The tax authorities shall notify each other of calculation methods and reach consensus. If consensus cannot be reached, the matter shall be reported to the common superior authority.
Point 13
Repealed
Point 13 has been repealed in its entirety by STA Order No.42 (Decision on Publishing the Catalogue of Invalid and Repealed Tax Regulatory Documents).
Where the Equity Transferor fails to declare and pay tax on time, and the withholding agent also fails to withhold, in addition to recovering tax payable, interest shall be charged daily per Articles 121–122 of the Implementation Regulations.

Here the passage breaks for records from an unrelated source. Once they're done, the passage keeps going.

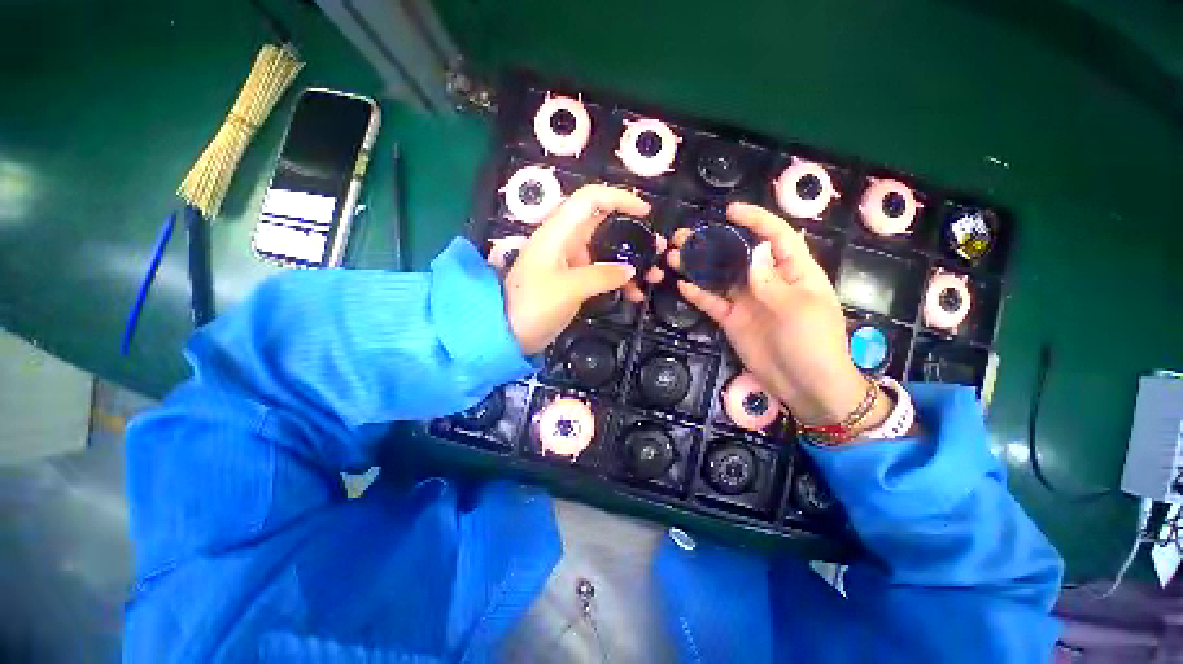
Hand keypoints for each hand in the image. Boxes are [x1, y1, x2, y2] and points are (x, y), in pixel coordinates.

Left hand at [505, 184, 664, 354]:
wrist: (507, 334)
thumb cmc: (533, 306)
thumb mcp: (569, 289)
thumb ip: (602, 276)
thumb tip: (630, 269)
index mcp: (558, 232)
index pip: (590, 199)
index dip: (619, 198)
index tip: (645, 213)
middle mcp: (564, 241)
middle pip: (603, 225)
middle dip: (631, 234)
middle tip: (656, 249)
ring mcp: (568, 262)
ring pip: (605, 252)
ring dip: (629, 261)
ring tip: (652, 276)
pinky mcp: (572, 281)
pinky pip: (600, 273)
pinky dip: (617, 280)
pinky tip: (634, 295)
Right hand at [668, 203, 884, 427]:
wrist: (804, 385)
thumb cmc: (813, 343)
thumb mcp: (798, 309)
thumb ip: (772, 281)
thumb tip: (753, 252)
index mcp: (794, 271)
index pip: (776, 236)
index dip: (755, 220)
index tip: (730, 212)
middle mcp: (767, 281)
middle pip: (738, 255)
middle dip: (714, 243)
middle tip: (685, 236)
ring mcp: (747, 301)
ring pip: (720, 277)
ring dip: (699, 266)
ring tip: (675, 256)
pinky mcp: (732, 319)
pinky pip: (713, 303)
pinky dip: (698, 295)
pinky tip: (682, 285)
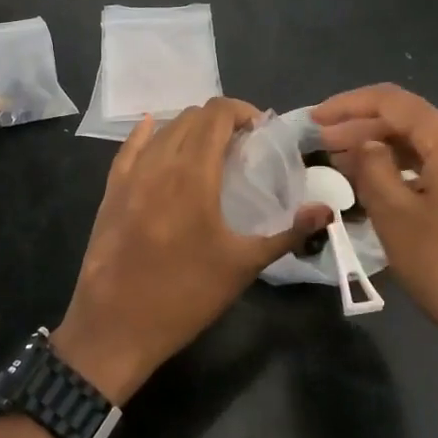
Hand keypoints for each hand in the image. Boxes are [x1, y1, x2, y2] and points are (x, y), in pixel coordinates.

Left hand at [53, 98, 329, 404]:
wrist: (116, 327)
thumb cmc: (185, 296)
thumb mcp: (243, 266)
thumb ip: (287, 233)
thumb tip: (326, 211)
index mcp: (194, 174)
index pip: (217, 114)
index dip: (241, 111)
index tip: (260, 130)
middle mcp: (160, 163)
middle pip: (191, 117)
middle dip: (220, 120)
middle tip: (241, 144)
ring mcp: (130, 175)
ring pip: (162, 129)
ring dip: (190, 128)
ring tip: (209, 150)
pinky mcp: (111, 191)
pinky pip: (130, 147)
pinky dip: (149, 134)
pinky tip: (154, 131)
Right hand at [313, 84, 437, 398]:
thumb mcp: (395, 215)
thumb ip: (372, 168)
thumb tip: (364, 144)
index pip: (393, 102)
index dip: (349, 105)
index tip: (315, 119)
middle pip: (409, 121)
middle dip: (362, 127)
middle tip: (321, 143)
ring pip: (422, 145)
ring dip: (381, 149)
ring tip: (341, 162)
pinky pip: (436, 167)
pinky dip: (403, 170)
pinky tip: (377, 185)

Where materials per Point 9 are provided or tax is declared within 30 days from signing the transfer contract, interest is calculated at the benchmark rate. Otherwise, interest is calculated at the benchmark rate plus 5 percentage points.
Point 14 — Scope of Application
This Announcement applies to income from indirect transfer of Chinese Taxable Assets derived by non-resident enterprises that have no establishment or place in China, or whose income is not effectively connected with an existing establishment.
Where the Equity Transferor's income is effectively connected with its establishment, this Announcement need not apply — tax is levied directly per Article 3(2) of the EIT Law.
Point 15 — Date of Tax Obligation
The tax obligation arises on the date the transfer contract becomes effective and the offshore enterprise completes the equity change registration.
Point 16 — Competent Tax Authority
The competent tax authority is determined per the three categories in Point 2, as if the Chinese Taxable Assets were directly held and transferred by the non-resident enterprise.
Point 17 — Interpretation of "Above" / "Or More"
The terms "above" (以上) and "or more" include the stated number itself, unless otherwise indicated.
Point 18 — Tax Treaty Override
Where this Announcement is inconsistent with an applicable tax treaty, the tax treaty shall prevail.
Point 19 — Effective Date and Transitional Provisions
This Announcement takes effect from the date of publication (February 3, 2015). Matters that occurred before publication but have not been processed shall be handled per this Announcement.
The following are simultaneously repealed:
- Articles 5 and 6 of Guoshuihan [2009] No.698;
- Article 6, items (3), (4), and (5) of STA Announcement [2011] No.24.